Лизель была благодарна матери за умение, которое позволяло оплачивать счета. В ателье Герты хористки со своими тщательно продуманными прическами и макияжем, белоснежными улыбками и идеальными локонами стояли перед зеркалом, пока Лизель подгоняла одежду, чтобы она подчеркивала их фигуры. У себя на родине, в консерватории, она танцевала в одних только балетных купальниках и трико со стянутыми в хвостик волосами. Но в стенах многолюдного и шумного швейного цеха Лизель училась искусству преображения. Мама обучала ее, как делать корсеты, как применять китовый ус, но здесь, в Нью-Йорке, она узнала о том, как утягивающие корсеты и другие средства могут преобразить даже невзрачную девушку в богиню.
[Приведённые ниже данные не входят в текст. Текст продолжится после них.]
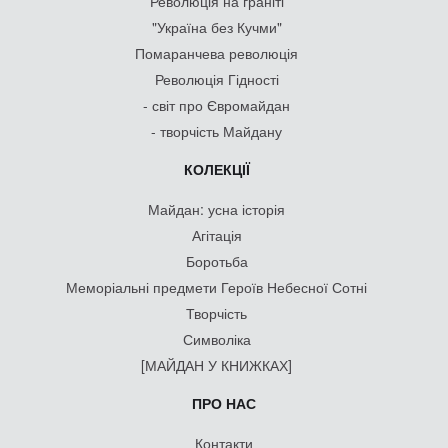
Революція на граніті
"Україна без Кучми"
Помаранчева революція
Революція Гідності
- світ про Євромайдан
- творчість Майдану
КОЛЕКЦІЇ
Майдан: усна історія
Агітація
Боротьба
Меморіальні предмети Героїв Небесної Сотні
Творчість
Символіка
[МАЙДАН У КНИЖКАХ]
ПРО НАС
Контакти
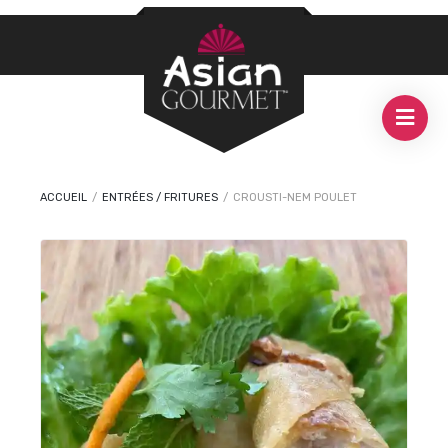
ACCUEIL
/
ENTRÉES / FRITURES
/
CROUSTI-NEM POULET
В течение следующих нескольких месяцев она начала налаживать близкие взаимоотношения с танцовщицами, которых отправляли к Герте на примерку. Девушкам нравилось, как легко Лизель орудовала иголкой с ниткой и как хорошо она, годами занимаясь классическими танцами, знала, как двигается тело во время представления. Она знала, как важно, чтобы костюмы не только подчеркивали достоинства их тел, но и поддерживали их во время танца.

– Поднимите руки вверх, – говорила она им на ломаном английском. – Выгните спину…

Она давала им подсказки, тем самым облегчая себе работу над изменением костюмов, чтобы те не сползали и не рвались, когда девушки тянутся и двигаются по сцене. Она понимала: ничто так не отвлекает танцора, как ощущение, что платье вот-вот разойдется по швам.

Примерно через год после приезда Лизель одна из девушек по имени Виктория завела с ней разговор.

– Ты всегда так изящно передвигаешься, – сказала она Лизель. – Ты двигаешься, как танцор…

Лизель улыбнулась.

– Я и танцую. Но только балет.

Она вытащила булавку из подушечки и продела ее в подол юбки Виктории.

– Я так и знала! – рассмеялась Виктория. – Я же видела, как ты ходишь по цеху. Плечи назад, шея вытянута…

Лизель засмеялась.

– Плюс у тебя отличные ноги. – Она осмотрела Лизель сверху донизу. – Черт, знаешь, ты с нами должна танцевать, а не тут просиживать!

Лизель наклонилась, чтобы взять еще булавок для костюма Виктории. Она стояла возле зеркала во весь рост и пыталась подогнать корсет под узкую грудь Виктории.

– У меня нет сценического опыта, – проговорила Лизель. – Только то, чему я обучалась там, в Европе, и занятия, которые я посещаю после работы. Так что мне еще повезло, что у меня есть эта работа…

– Не говори глупостей, – ответила Виктория. – Я уверена, немного макияжа, немного работы, и ты будешь просто невероятна на сцене. У тебя идеальная осанка, а танцы на самом деле несложные. Мы просто добавляем красоты на заднем плане для того, кто поет по вечерам. Это совсем не трудно, особенно в сравнении с балетом…

– Но мой английский…

– Да тебе и говорить-то не нужно! Просто понимать указания…

Виктория начала двигать руками.

– Осторожно, – произнесла Лизель, немного удивленная предположением, что она может быть танцовщицей в Нью-Йорке. – Ты же можешь поцарапаться об иголки.


В тот же день, когда Лизель удостоверилась, что костюм сидит как влитой, Виктория протянула ей визитную карточку Лео Штейна.

– Сходи к нему, – настаивала она. – Ты такая же танцовщица, как и я, когда начинала. Нельзя такое тело запирать в швейном цеху на весь день. Скажи ему, что тебя рекомендовала Виктория Криган. Это всего в трех кварталах отсюда. Загляни к нему во время обеденного перерыва.


С того дня, как она начала танцевать в ночных клубах, минуло почти три года. Деньги, отложенные с заработной платы и шитья, которые она надеялась потратить на то, чтобы вывезти родителей, оставались нетронутыми. Но из Европы теперь поступали ужасающие новости, распространялись слухи о концентрационных лагерях и о еврейских семьях, задержанных и отправленных в Польшу.